◆ **TEXT BLOCK**

□ □ □ □

What is your config?

For me : Dell PowerEdge with SAS 15K disk Raid5, KVM under Proxmox, 6Go of RAM, 12 proc (2 sockets * 6 cores), Jessie, MariaDB 10, PHP 5.6.

I got 35 secondes for rep_total_mail_by_date.php just after a server restart.

I've enclosed the mysql variables. If you can have a look? I've not found something special with the config.

mysql_variables.zip

stefaweb commented 7 years ago

Hello! More test on this.

I increased innodb_buffer_pool_size to 2048M on the server. I now have a query duration of 24 seconds (using phpmyadmin to run the query).

I tried the same mailwatch database on MariadB 10.0.30 but on a wheezy OpenVZ CT (on the same hardware server). I used phpmyadmin to run the query. Same time (around 24 seconds).

But this is special. On OpenVZ server, if I run the query a second time, I got 0.0005 sec. On KVM, if I run the query a second time, I got around 2 seconds.

shawniverson commented 7 years ago

You don't have any sort of debug or tracing enabled by chance, do you?

On Mon, Apr 17, 2017 at 4:30 AM, Stéphane notifications@github.com wrote:

Hello! More test on this.

I increased innodb_buffer_pool_size to 2048M on the server. I now have a query duration of 24 seconds (using phpmyadmin to run the query).

I tried the same mailwatch database on MariadB 10.0.30 but on a wheezy OpenVZ CT (on the same hardware server). I used phpmyadmin to run the query. Same time (around 24 seconds).

But this is special. On OpenVZ server, when in phpmyadmin, if I run the query a second time, I got 0.0005 sec. On KVM, if I run the query a second time, I got around 2 seconds.

□ □ □ □

◆ **SUPPLIED INFORMATION**
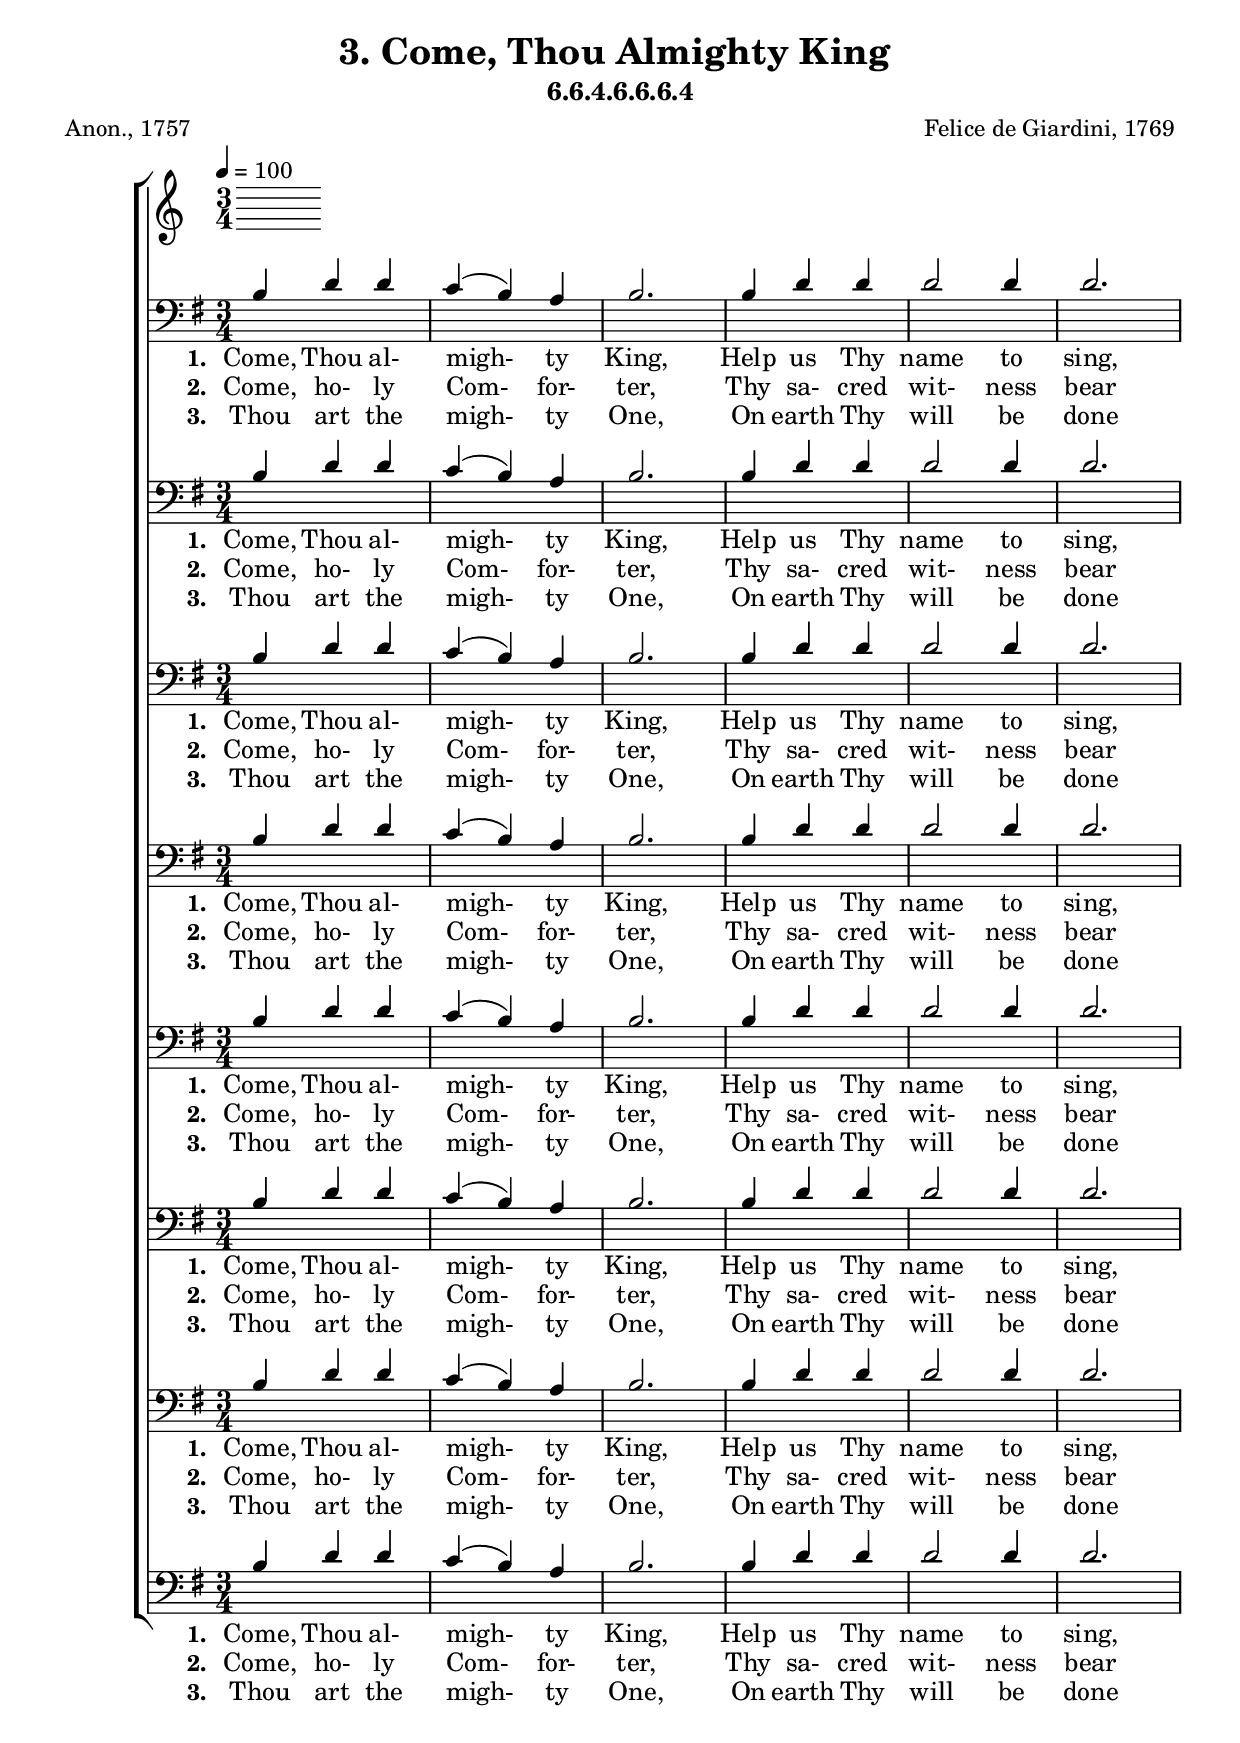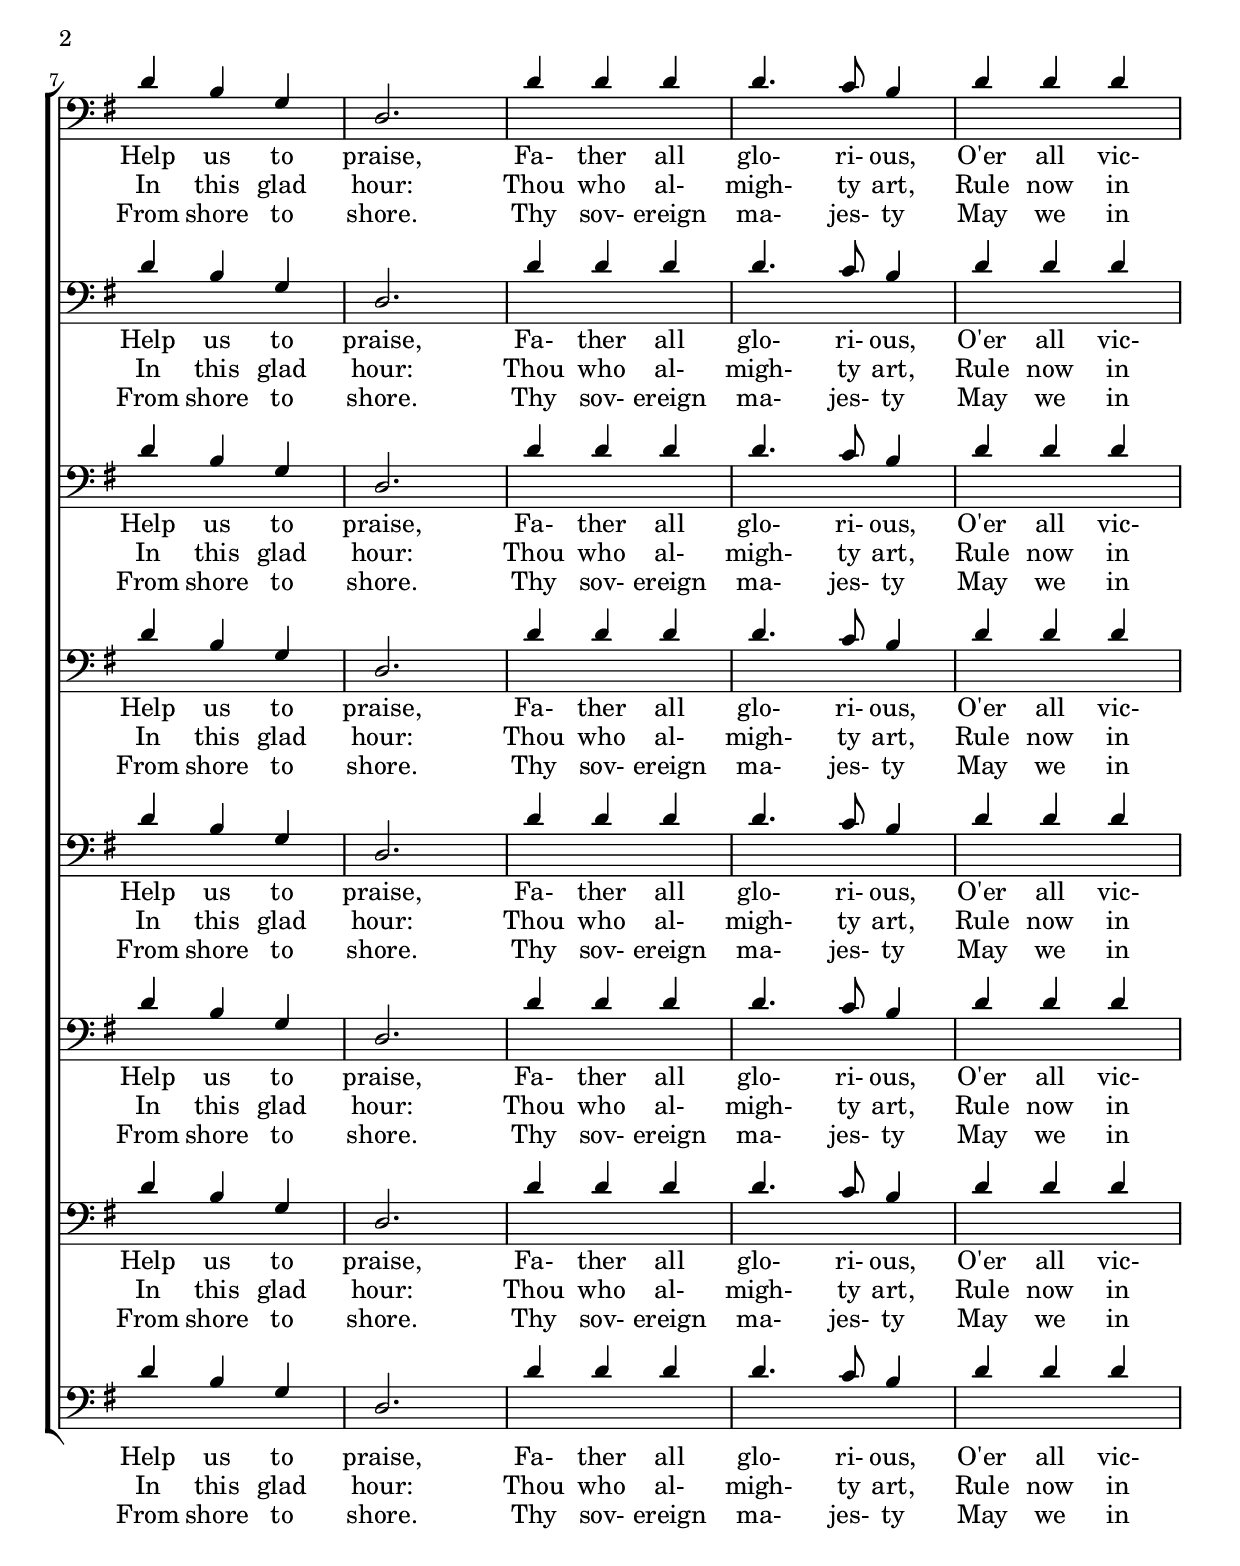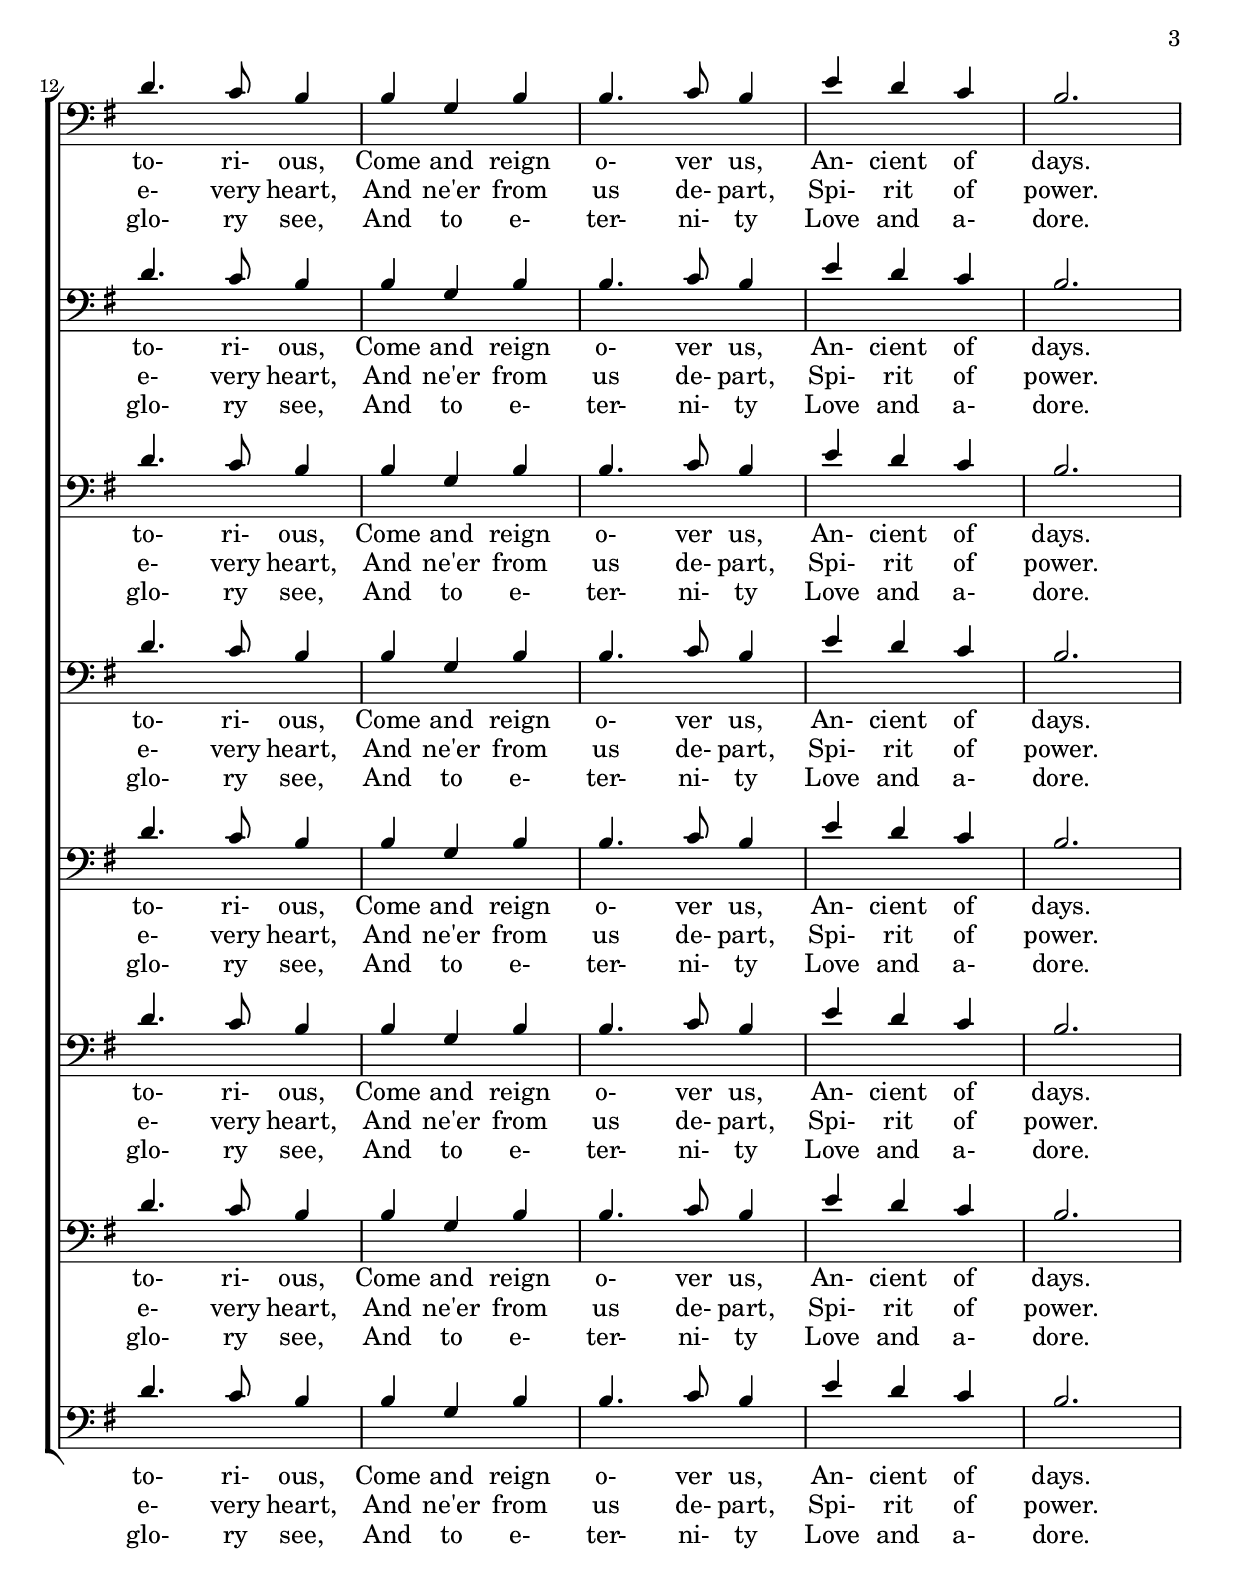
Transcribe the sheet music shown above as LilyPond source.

\header
    {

□ □ □ □

◆ **STATED GOAL**
Extend the forum thread about the slow MailWatch database query, picking up right after its final sentence. The lines play no part here.

◆ **EXPECTED ANSWER**
— You are receiving this because you are subscribed to this thread. Reply to this email directly, view it on GitHub https://github.com/mailwatch/MailWatch/issues/646#issuecomment-294431417, or mute the thread https://github.com/notifications/unsubscribe-auth/AF9yS6sDvToZyd7v7AR6ITdZzycgh_pnks5rwyMcgaJpZM4MhV2P .

stefaweb commented 7 years ago

You don't have any sort of debug or tracing enabled by chance, do you?

Only slow query log to, to track slow query.

asuweb commented 7 years ago

What is your config?

On my proxmox VM (KVM) 4GB ram, CEPH (SSD) storage, 2.6 seconds. (Mariadb 10.1, centos 6)

On my other VM (OVH public cloud) 8GB ram, 4.43s (MySQL 5.1, Centos 6)

Same dataset, loaded via the mailwatch gui (rep_total_mail_by_date.php)

Skywalker-11 commented 7 years ago

@stefaweb Can you try disabling the slow query log and try again?

stefaweb commented 7 years ago

Could you try to do a query just after the restart of mariadb?

Its seems that if we run more than one time a query, the time change. The more query is done, the faster it is.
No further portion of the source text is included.